Haig performed on Vaudeville in solo acts as well as with various dance partners. George White was her partner until Jack Waldron replaced him; Waldron and Haig danced together at Henderson's on Coney Island in June 1919. A critic reviewing her 1919 solo act at New York City's Palace Theatre described her as "A whirlwind of speed, a gifted kicker, and a tireless worker," but said that without a partner "that touch of gracefulness and team rhythm is missing."

In 1922, Haig fell off the stage during a performance of the Music Box Revue and suffered a broken spine.
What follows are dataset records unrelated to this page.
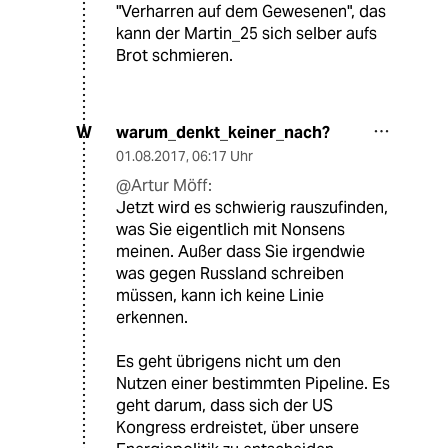
"Verharren auf dem Gewesenen", das
kann der Martin_25 sich selber aufs
Brot schmieren.
warum_denkt_keiner_nach?
W
01.08.2017
,
06:17 Uhr
@Artur Möff:
Jetzt wird es schwierig rauszufinden,
was Sie eigentlich mit Nonsens
meinen. Außer dass Sie irgendwie
was gegen Russland schreiben
müssen, kann ich keine Linie
erkennen.
Es geht übrigens nicht um den
Nutzen einer bestimmten Pipeline. Es
geht darum, dass sich der US
Kongress erdreistet, über unsere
Told she would never dance again, Haig managed to Broadway a year later.

Variety covered her 1923 show at the New York Palace Theatre and called it "The best act little Emma Haig showed in or out of Vaudeville." She "Reels off her several styles of legmania, ankle bends, trick pirouettes and light acrobatics—and off she whisks to a hit." She ended the act well: "The finale, with her most difficult steps gets the tiny lady off heartily liked... This is the first-rate number for any bill and a headliner for the average big-time house, especially West, where Miss Haig is a favorite."

In 1927 Haig starred in The Girl Friend at the London Palace Theatre and received rave reviews. Calling the show "the best musical comedy in town," one critic said Haig was "One of the most delightful musical comedy artistes I have ever seen. She is a comedian of the very first rank, with a most elfin charm and a capacity for saying impudent things delightfully. The whole time she was on the stage an electric atmosphere
circled between her and her audience."

Haig returned to London's Palace Theatre in 1928 in Virginia, for which she also received good reviews. A critic referred to her as "A continual joy... gloriously comic, but always bright and reassuring. Just to hear her voice is like waking from an uneasy dream to know that everything is all right. And how wonderfully she can dance."

She appeared in Silver Wings at the London Dominion Theatre in 1930 with Art Fowler and Lupino Lane, and at the London Palladium early in 1931 for the show More Squabbles.

She retired from the stage in 1931.

==Personal life==

Haig married actor and musician Arthur Gladstone "Dustbowl" Fowler in 1928 at the Savoy Chapel in London, England.

She and Fowler reportedly ran antique shops in Newport, Rhode Island and Manhattan after she left the stage in 1931.

==Death==

Haig died on June 9, 1939, of a heart attack. She was cremated at Grand View Crematory in Glendale, California.